Stated exercise 1 >> Can you give the rows from the one containing "Mask every instance" through the one containing "I'll use <instances>...</instances>" again, with "colon" changed to "liver" and everything else left as it is, but without the pictures?

Document excerpt >>
One striking result of my current investigations into turntables is the sheer number of manufacturers of high end turntables out there. 20 Years ago, in Britain at least, you had Linn, Pink Triangle, Michell and Rega, and that was about it. That I should find one-man-bands beavering away is to be expected, but by looking world wide I found myself coming across manufacturers of some standing and with both large portfolios and considerable world-wide sales. The subject of this months review is such a company. Bluenote sell over 500 turntables a year, and have a range that goes from Rega levels up to serious high-end kit.

But Bluenote were a find for one other very important reason. Not only do they make turntables, but arms and cartridges too. There are two ways of looking at this - that possibly here is a company weakened by not specialising, or a company that can optimise its turntable by producing a complete matched front end. When I tell you that this product list extends to phono stages, amps and speakers then you'll see that this is the only high-end company outside Audionote UK, Linn and Roksan that can provide a groove to room chain - impressive* .Interesting too that all the others are British...

I suppose you'll not be surprised that I told them to push the boat out and send their very best, and so sitting on my Clearlight turntable shelf is their Bellagio turntable, Bellaria tonearm and Baldinotti cartridge.

Design and construction

First the Turntable

There are very few turntables that when set up next to my Orbe make it look ordinary. The Bellagio did. In the box is a note which describes the deck as being hand finished and so any variations, imperfections are a result of this. Who are they kidding, the thing is gorgeous! I don't know quite how they treat the black acrylic they supply, but it has a piano black finish that makes the alternatives look like cheap plastic. It also seems to be harder and less prone to scratches than the usual. This black acrylic is used to form the two plates of the chassis, separated by gold plated brass rods. The upper one sits on the springs and holds the massive aluminium main bearing housing. The lower plate merely hangs below, obviously adding to the striking visuals, but its contribution as a sink for vibrations must be considerable.

The bronze bearing is conventionally orientated and both long and massive, with the carbon steel spindle riding on a teflon derivative (Fezene) bearing.

The platter is unusual. It's made of a black composite called Sustarin®, and is split into two halves like the Loth-x Aida, the upper half bolted to the lower and the two separated by a lossy polymer of PTFE. There is a weighted alloy puck rather than a screw on clamp.

It has a superficial resemblance to a Gyrodec platter in that there are gold plated brass weights spinning underneath, however in this case each weight is bolted directly to the platter. As with the Gyro putting these weights at the edge of the platter increases inertia and thus speed stability.

The motor unit is an AC synchronous type using 24 rather than the more common 12 poles, to give a smooth transfer of power. This drives the platter by a rubber belt which shows less "bounce" than the Orbe belt. The motor sits on the base board rather than the turntable support and, uniquely at this price point, has no power supply other than a simple cap/resistor inside the motor housing. This is an interesting (brave?) decision in a market where the public were sold the idea of electronic power supplies 20 years ago.

[Bluenote]The motor pulley is a very complex piece of kit (see pic) designed to isolate the motor, and speed change is by moving the belt from one pulley groove to another after removing the (tight fitting) spindle cover.

Stated exercise 2 >>
Answer these questions about the turntable review:
(a) How many turntables does Bluenote sell a year?
(b) What material is the Bellagio platter made of?
(c) How many poles does the motor use?

Dataset records >>
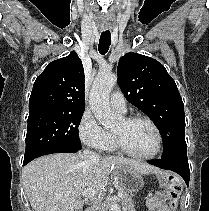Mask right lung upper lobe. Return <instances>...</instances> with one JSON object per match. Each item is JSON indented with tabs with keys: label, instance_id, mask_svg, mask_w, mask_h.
I'll list each match as a JSON object with an SVG mask.
<instances>
[{
	"label": "right lung upper lobe",
	"instance_id": "cb5924a9",
	"mask_svg": "<svg viewBox=\"0 0 209 211\" xmlns=\"http://www.w3.org/2000/svg\"><path fill=\"white\" fill-rule=\"evenodd\" d=\"M85 109L84 70L76 52L48 64L37 77L29 99V114L80 112Z\"/></svg>",
	"mask_w": 209,
	"mask_h": 211
}]
</instances>
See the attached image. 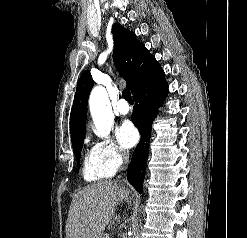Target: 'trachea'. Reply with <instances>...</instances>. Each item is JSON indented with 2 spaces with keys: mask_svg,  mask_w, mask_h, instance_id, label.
<instances>
[{
  "mask_svg": "<svg viewBox=\"0 0 247 238\" xmlns=\"http://www.w3.org/2000/svg\"><path fill=\"white\" fill-rule=\"evenodd\" d=\"M122 95H123L124 99L126 101H128L129 103H133L134 102L129 90H124L123 93H122Z\"/></svg>",
  "mask_w": 247,
  "mask_h": 238,
  "instance_id": "1",
  "label": "trachea"
}]
</instances>
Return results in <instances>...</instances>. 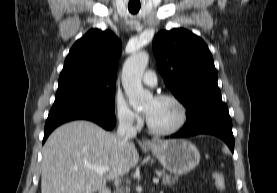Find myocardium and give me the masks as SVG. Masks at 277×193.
Returning <instances> with one entry per match:
<instances>
[{"mask_svg": "<svg viewBox=\"0 0 277 193\" xmlns=\"http://www.w3.org/2000/svg\"><path fill=\"white\" fill-rule=\"evenodd\" d=\"M154 98L157 100H169L175 103L180 110V119L175 126L169 129H157L151 125L148 119H146L148 131L157 136H170L180 131L185 126L188 119V111L185 104L177 96L169 93L158 94Z\"/></svg>", "mask_w": 277, "mask_h": 193, "instance_id": "f54148a6", "label": "myocardium"}]
</instances>
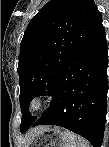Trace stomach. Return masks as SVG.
Listing matches in <instances>:
<instances>
[{"mask_svg":"<svg viewBox=\"0 0 109 147\" xmlns=\"http://www.w3.org/2000/svg\"><path fill=\"white\" fill-rule=\"evenodd\" d=\"M60 127H47L28 138L24 147H65V133Z\"/></svg>","mask_w":109,"mask_h":147,"instance_id":"0dacf381","label":"stomach"}]
</instances>
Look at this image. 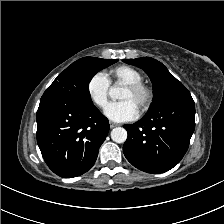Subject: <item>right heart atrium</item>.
<instances>
[{
	"label": "right heart atrium",
	"instance_id": "obj_1",
	"mask_svg": "<svg viewBox=\"0 0 224 224\" xmlns=\"http://www.w3.org/2000/svg\"><path fill=\"white\" fill-rule=\"evenodd\" d=\"M110 82L102 72L91 76L87 83V93L90 100L98 108H104L108 102Z\"/></svg>",
	"mask_w": 224,
	"mask_h": 224
}]
</instances>
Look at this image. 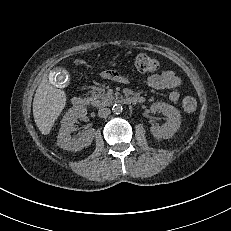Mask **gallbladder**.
Segmentation results:
<instances>
[{
	"label": "gallbladder",
	"instance_id": "1",
	"mask_svg": "<svg viewBox=\"0 0 231 231\" xmlns=\"http://www.w3.org/2000/svg\"><path fill=\"white\" fill-rule=\"evenodd\" d=\"M49 79L55 87H65L70 82V73L62 67H54L49 72Z\"/></svg>",
	"mask_w": 231,
	"mask_h": 231
}]
</instances>
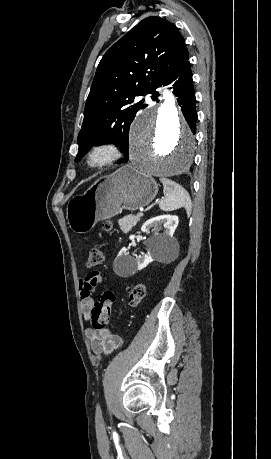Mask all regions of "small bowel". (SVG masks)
<instances>
[{
    "instance_id": "obj_1",
    "label": "small bowel",
    "mask_w": 271,
    "mask_h": 459,
    "mask_svg": "<svg viewBox=\"0 0 271 459\" xmlns=\"http://www.w3.org/2000/svg\"><path fill=\"white\" fill-rule=\"evenodd\" d=\"M106 278L98 271L88 273L80 280V300L81 311L86 320L90 319L91 311L94 307V299L92 297L95 288L104 283ZM86 335L89 339L92 351L96 355H110L118 349L122 343L121 338L113 334L109 329L88 328Z\"/></svg>"
}]
</instances>
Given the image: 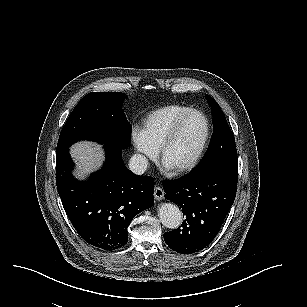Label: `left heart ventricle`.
Returning <instances> with one entry per match:
<instances>
[{
    "label": "left heart ventricle",
    "mask_w": 307,
    "mask_h": 307,
    "mask_svg": "<svg viewBox=\"0 0 307 307\" xmlns=\"http://www.w3.org/2000/svg\"><path fill=\"white\" fill-rule=\"evenodd\" d=\"M201 139V130L198 118L192 115L191 119L178 127L174 142L167 149L166 157L175 162H185L189 160L197 150Z\"/></svg>",
    "instance_id": "b2bd125f"
}]
</instances>
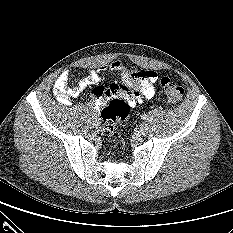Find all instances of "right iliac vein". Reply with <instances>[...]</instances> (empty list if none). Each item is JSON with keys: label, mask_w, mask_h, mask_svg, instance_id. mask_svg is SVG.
<instances>
[{"label": "right iliac vein", "mask_w": 233, "mask_h": 233, "mask_svg": "<svg viewBox=\"0 0 233 233\" xmlns=\"http://www.w3.org/2000/svg\"><path fill=\"white\" fill-rule=\"evenodd\" d=\"M93 125L98 128L100 126V121L97 117L93 118Z\"/></svg>", "instance_id": "63e3f726"}]
</instances>
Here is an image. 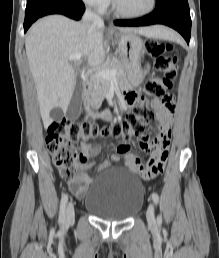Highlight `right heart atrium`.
<instances>
[{
	"instance_id": "1",
	"label": "right heart atrium",
	"mask_w": 219,
	"mask_h": 258,
	"mask_svg": "<svg viewBox=\"0 0 219 258\" xmlns=\"http://www.w3.org/2000/svg\"><path fill=\"white\" fill-rule=\"evenodd\" d=\"M88 7L95 11H104L110 5L111 0H82Z\"/></svg>"
}]
</instances>
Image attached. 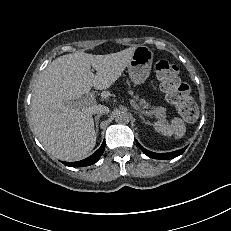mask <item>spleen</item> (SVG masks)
Here are the masks:
<instances>
[{
  "mask_svg": "<svg viewBox=\"0 0 231 231\" xmlns=\"http://www.w3.org/2000/svg\"><path fill=\"white\" fill-rule=\"evenodd\" d=\"M156 132L165 136L175 135L176 138H181L186 132L185 123L181 118H174L171 120V124H166L163 121H157L153 124Z\"/></svg>",
  "mask_w": 231,
  "mask_h": 231,
  "instance_id": "spleen-1",
  "label": "spleen"
}]
</instances>
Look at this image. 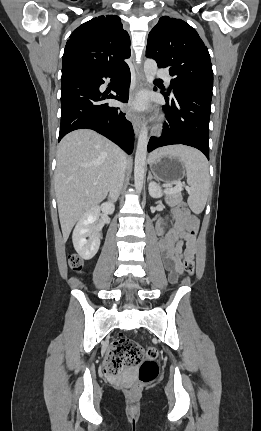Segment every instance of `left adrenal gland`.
Here are the masks:
<instances>
[{
  "label": "left adrenal gland",
  "mask_w": 261,
  "mask_h": 431,
  "mask_svg": "<svg viewBox=\"0 0 261 431\" xmlns=\"http://www.w3.org/2000/svg\"><path fill=\"white\" fill-rule=\"evenodd\" d=\"M150 179H152V175H151V173L149 172L148 180H150Z\"/></svg>",
  "instance_id": "a2214340"
}]
</instances>
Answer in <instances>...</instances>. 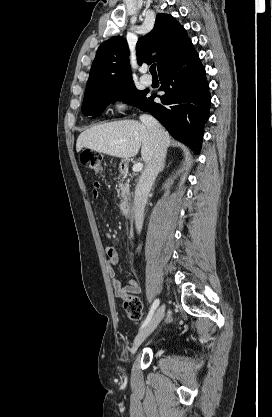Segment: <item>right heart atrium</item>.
<instances>
[{
	"mask_svg": "<svg viewBox=\"0 0 272 417\" xmlns=\"http://www.w3.org/2000/svg\"><path fill=\"white\" fill-rule=\"evenodd\" d=\"M127 99L125 97H118L116 98L113 103L112 106L116 111H123L126 107H127Z\"/></svg>",
	"mask_w": 272,
	"mask_h": 417,
	"instance_id": "d8ad5b80",
	"label": "right heart atrium"
}]
</instances>
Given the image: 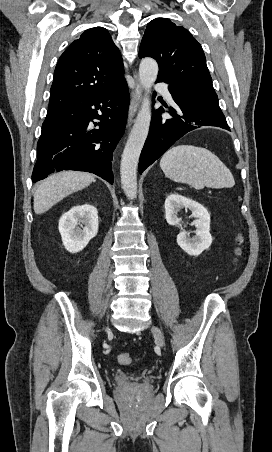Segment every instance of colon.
Listing matches in <instances>:
<instances>
[{
    "mask_svg": "<svg viewBox=\"0 0 272 452\" xmlns=\"http://www.w3.org/2000/svg\"><path fill=\"white\" fill-rule=\"evenodd\" d=\"M240 252L239 250L237 251ZM118 362L122 365H131L134 362V359L131 354L123 353L118 356Z\"/></svg>",
    "mask_w": 272,
    "mask_h": 452,
    "instance_id": "obj_1",
    "label": "colon"
}]
</instances>
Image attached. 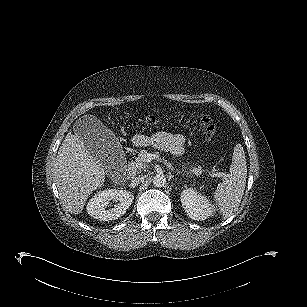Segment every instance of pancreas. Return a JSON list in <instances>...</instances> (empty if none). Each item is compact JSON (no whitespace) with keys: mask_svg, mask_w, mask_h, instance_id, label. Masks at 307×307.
Returning <instances> with one entry per match:
<instances>
[{"mask_svg":"<svg viewBox=\"0 0 307 307\" xmlns=\"http://www.w3.org/2000/svg\"><path fill=\"white\" fill-rule=\"evenodd\" d=\"M145 152H141L138 157L136 158V164L138 169H144L147 167L146 162H145ZM205 172V170L202 169L201 166H191V167H185V173L187 175H196L200 176ZM207 175L214 177V176H222L221 173L216 172L215 170L209 172Z\"/></svg>","mask_w":307,"mask_h":307,"instance_id":"pancreas-1","label":"pancreas"}]
</instances>
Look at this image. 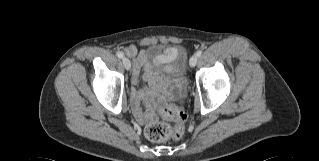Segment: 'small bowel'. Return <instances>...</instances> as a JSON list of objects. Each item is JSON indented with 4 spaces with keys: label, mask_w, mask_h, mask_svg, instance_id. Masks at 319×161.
<instances>
[{
    "label": "small bowel",
    "mask_w": 319,
    "mask_h": 161,
    "mask_svg": "<svg viewBox=\"0 0 319 161\" xmlns=\"http://www.w3.org/2000/svg\"><path fill=\"white\" fill-rule=\"evenodd\" d=\"M124 52L129 58L133 59L134 67H133V73H132V83L134 85H138L141 82V79L143 77L142 64L143 62H145V54L143 51L137 53V48L134 45H130L126 47L124 49ZM144 78L149 82L152 81V76L149 73H146L144 75ZM158 92H159V89L155 86L137 89L132 92V98L134 100V104H133L134 113L142 121L147 122L153 119V109L155 106V102H151L148 105L147 112H143L140 105L138 104L139 101L145 98L152 97L156 95ZM162 93L163 95L160 96L157 100L163 99L166 96H173V91L171 89H164L162 90Z\"/></svg>",
    "instance_id": "1"
}]
</instances>
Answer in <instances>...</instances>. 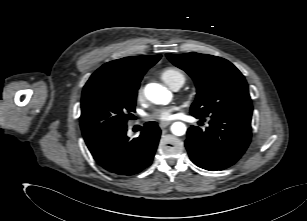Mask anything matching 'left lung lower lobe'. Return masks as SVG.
<instances>
[{
    "instance_id": "left-lung-lower-lobe-1",
    "label": "left lung lower lobe",
    "mask_w": 307,
    "mask_h": 221,
    "mask_svg": "<svg viewBox=\"0 0 307 221\" xmlns=\"http://www.w3.org/2000/svg\"><path fill=\"white\" fill-rule=\"evenodd\" d=\"M251 117L247 113L221 112L209 116L205 131L196 126L189 128L185 146L191 161L210 171L235 164L251 141Z\"/></svg>"
}]
</instances>
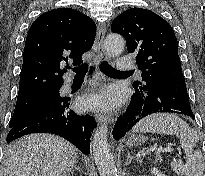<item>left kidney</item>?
<instances>
[{
	"label": "left kidney",
	"instance_id": "obj_1",
	"mask_svg": "<svg viewBox=\"0 0 205 176\" xmlns=\"http://www.w3.org/2000/svg\"><path fill=\"white\" fill-rule=\"evenodd\" d=\"M151 173L154 174L155 176H166L162 172L158 171L156 168L151 169Z\"/></svg>",
	"mask_w": 205,
	"mask_h": 176
}]
</instances>
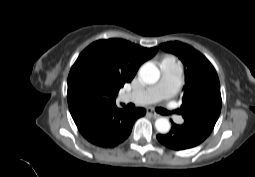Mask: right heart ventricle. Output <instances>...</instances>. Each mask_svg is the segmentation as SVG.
<instances>
[{
    "instance_id": "obj_1",
    "label": "right heart ventricle",
    "mask_w": 255,
    "mask_h": 177,
    "mask_svg": "<svg viewBox=\"0 0 255 177\" xmlns=\"http://www.w3.org/2000/svg\"><path fill=\"white\" fill-rule=\"evenodd\" d=\"M161 68H180L179 62L175 59V57L168 55L165 56L161 61Z\"/></svg>"
}]
</instances>
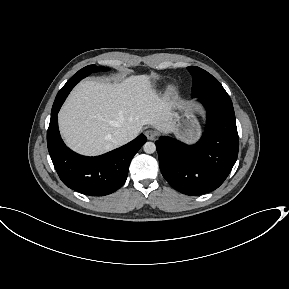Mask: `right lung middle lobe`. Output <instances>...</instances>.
Wrapping results in <instances>:
<instances>
[{
    "label": "right lung middle lobe",
    "instance_id": "dd1d6c3e",
    "mask_svg": "<svg viewBox=\"0 0 289 289\" xmlns=\"http://www.w3.org/2000/svg\"><path fill=\"white\" fill-rule=\"evenodd\" d=\"M109 69L106 67H96V65H89L86 66L84 68H82L81 70H79L73 77H86L89 74H91L92 72H97V71H108Z\"/></svg>",
    "mask_w": 289,
    "mask_h": 289
}]
</instances>
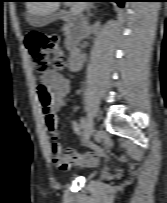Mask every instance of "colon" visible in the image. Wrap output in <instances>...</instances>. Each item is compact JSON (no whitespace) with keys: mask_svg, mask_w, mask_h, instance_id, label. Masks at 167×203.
I'll use <instances>...</instances> for the list:
<instances>
[{"mask_svg":"<svg viewBox=\"0 0 167 203\" xmlns=\"http://www.w3.org/2000/svg\"><path fill=\"white\" fill-rule=\"evenodd\" d=\"M25 47L31 58L33 68L37 72H47L50 69L61 70L66 66L63 49L55 37L30 33L26 37ZM38 93L43 108H46L52 99V94L44 82L38 84Z\"/></svg>","mask_w":167,"mask_h":203,"instance_id":"colon-1","label":"colon"}]
</instances>
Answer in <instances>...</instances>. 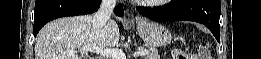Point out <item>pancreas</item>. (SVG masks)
<instances>
[{"mask_svg":"<svg viewBox=\"0 0 261 59\" xmlns=\"http://www.w3.org/2000/svg\"><path fill=\"white\" fill-rule=\"evenodd\" d=\"M140 50H147L149 53L145 57V59H160V55L158 54V50L154 47H151L147 44L139 47Z\"/></svg>","mask_w":261,"mask_h":59,"instance_id":"obj_1","label":"pancreas"}]
</instances>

Full answer 1 >>
Mask every instance of "liver" visible in the image. Wrap output in <instances>...</instances>. Each item is compact JSON (no whitespace) with keys: mask_svg, mask_w, mask_h, instance_id, label. Masks at 167×203.
I'll use <instances>...</instances> for the list:

Full answer 2 >>
(a) Over 500
(b) A black composite called Sustarin®
(c) 24